The presentation of IHDP’s core and joint projects was a crucial part of the conference. Their sessions represented real highlights of the IHDP Open Meeting 2009. Both the Global Environmental Change and Human Security (GECHS) and Industrial Transformation (IT) projects ran several sessions presenting their research findings, as both projects will come to a close in the next couple of months. Both projects provided enough time and space, using the presence of the international community at the conference, to explore ideas for future research directions. Established projects such as the Global Land Project (GLP), Urbanization and Global Environmental Change (UGEC) or the project on Land Ocean Interactions in the Coastal Zone (LOICZ) also presented their current research portfolio to the global community during several sessions of the conference.
New initiatives such as the Earth System Governance Project (ESG), Integrated Risk Governance (IRG-project) and, in a somewhat less advanced stage, Knowledge, Learning and Societal Change (KLSC) used the opportunity to kick-start their activities and to reach out to the wide audience present at the IHDP Open Meeting 2009. Among the parallel sessions, contributions from the ESSP partners, from IHDP national committees, well known research institutes, official “partners of the conference” and many more, secured scientific quality and a broad but clearly defined scope of the scientific agenda of the conference.
As the organiser of the conference, IHDP is very grateful to those who made this conference possible with the financial and in-kind contribution, such as the APN. One of IHDP’s major strategic goals is to build capacity in global change research worldwide.
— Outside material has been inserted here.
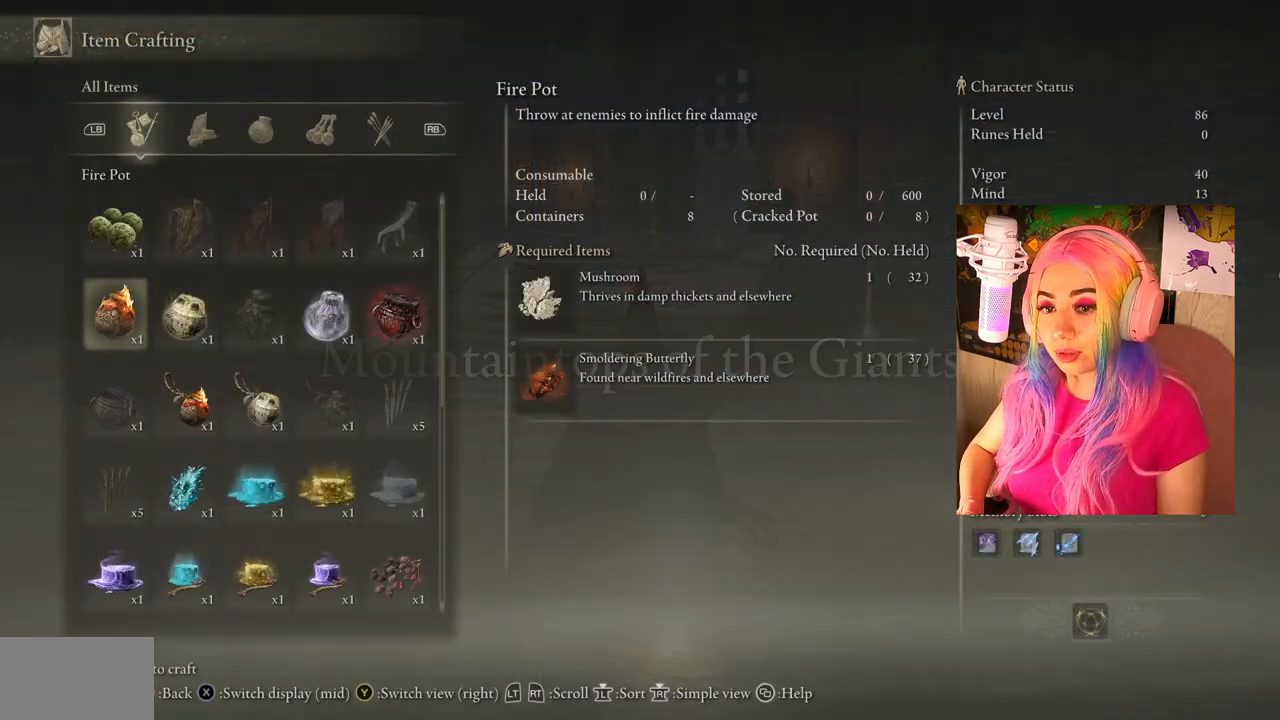
{"buttons": [], "left_stick": "center", "right_stick": "center", "events": []}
In this respect, the attendance of more than 80 scholars who were supported by the funds raised was an outstanding success on its own.
These scholars presented their research in the parallel sessions, and oftentimes in special events as well, for example, the follow-up to the International Human Dimensions Workshops (IHDW) seminars held last October in New Delhi. This aspect integrated a distinct capacity and network building component into the IHDP Open Meeting 2009.
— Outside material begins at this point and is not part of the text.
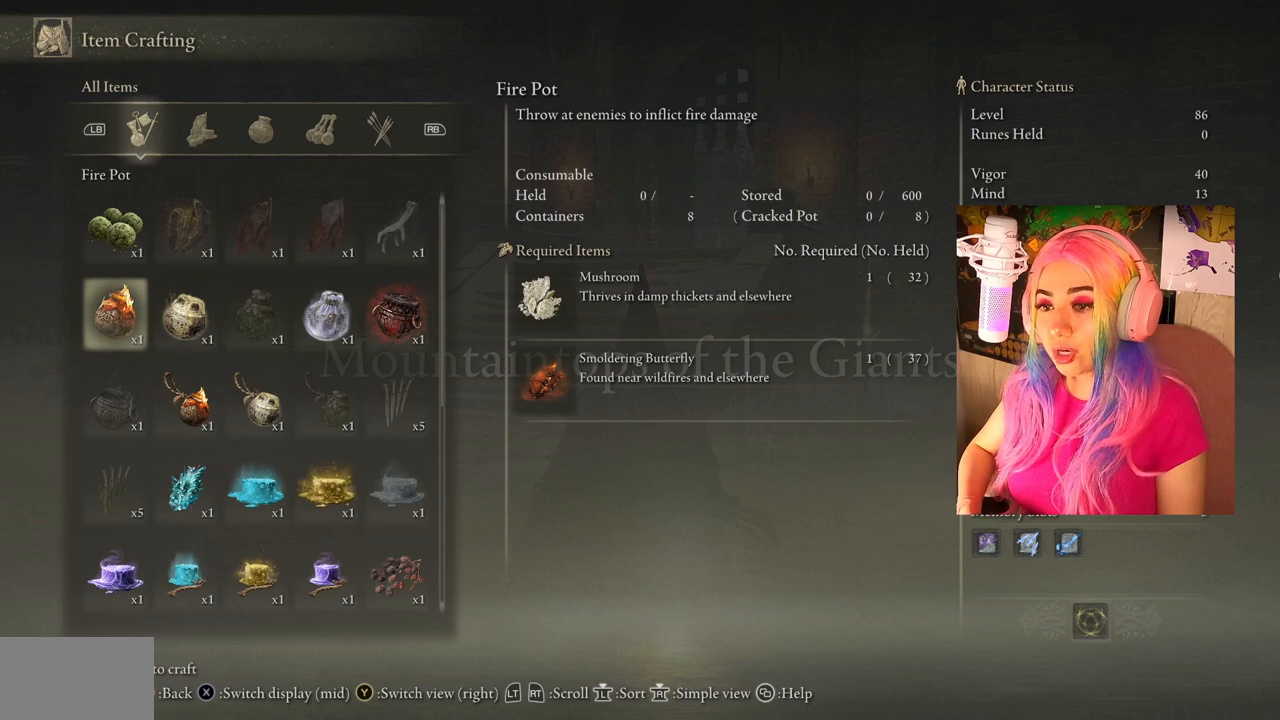
{"buttons": [], "left_stick": "center", "right_stick": "center", "events": [[283, "CROSS", "down"], [350, "CROSS", "up"]]}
Based on the current demand for human dimensions research on the one hand and the opportunities stemming from being a UN conference on the other, it was necessary that the IHDP Open Meeting 2009 reached out to policy makers and practitioners. A great example of this aspect, was the special roundtable on “Science for the 21st Century”, which stood out in its capacity to provide a platform for all parties to jointly discuss impending challenges in the field.
Connecting the Young and Experienced
Scientists from 31 to 40 years of age dominated the body of participants, with scientists from 41 to 50 years of age making up the second largest group present. In addition, more than 16 percent of the participants were students of different levels (Bachelor, Master, PhD). Of those participants who provided relevant information, 43 percent were female, highlighting a fair gender distribution among the delegates. These numbers show that the IHDP Open Meeting 2009 succeeded in attracting both the young and the experienced, so as to best provoke global discourses on the social challenges of global environmental change.
A significant number of the researchers who presented, 11.5 percent in all, received stipends, which partially secured their participation costs. The financial support IHDP was able to provide these scholars, was a major contributing factor to remarkable presence of scholars from developing countries at the conference.
The IHDP Open Meeting 2009 was the first Open Meeting conducted under the auspices of the IHDP Strategic Plan 2007-2015, and as such, contributed successfully to the implementation of IHDP’s strategic pillars on cutting-edge science, capacity development and science-policy interaction. It provided the human dimensions research community with enough food for thought, as well as a platform to form the many concrete research collaborations, which were initiated during these days. It clearly reassured the IHDP network of the importance of the human dimensions research agenda in times of rapid changes at all levels and motivated the increasingly forceful implementation of this agenda.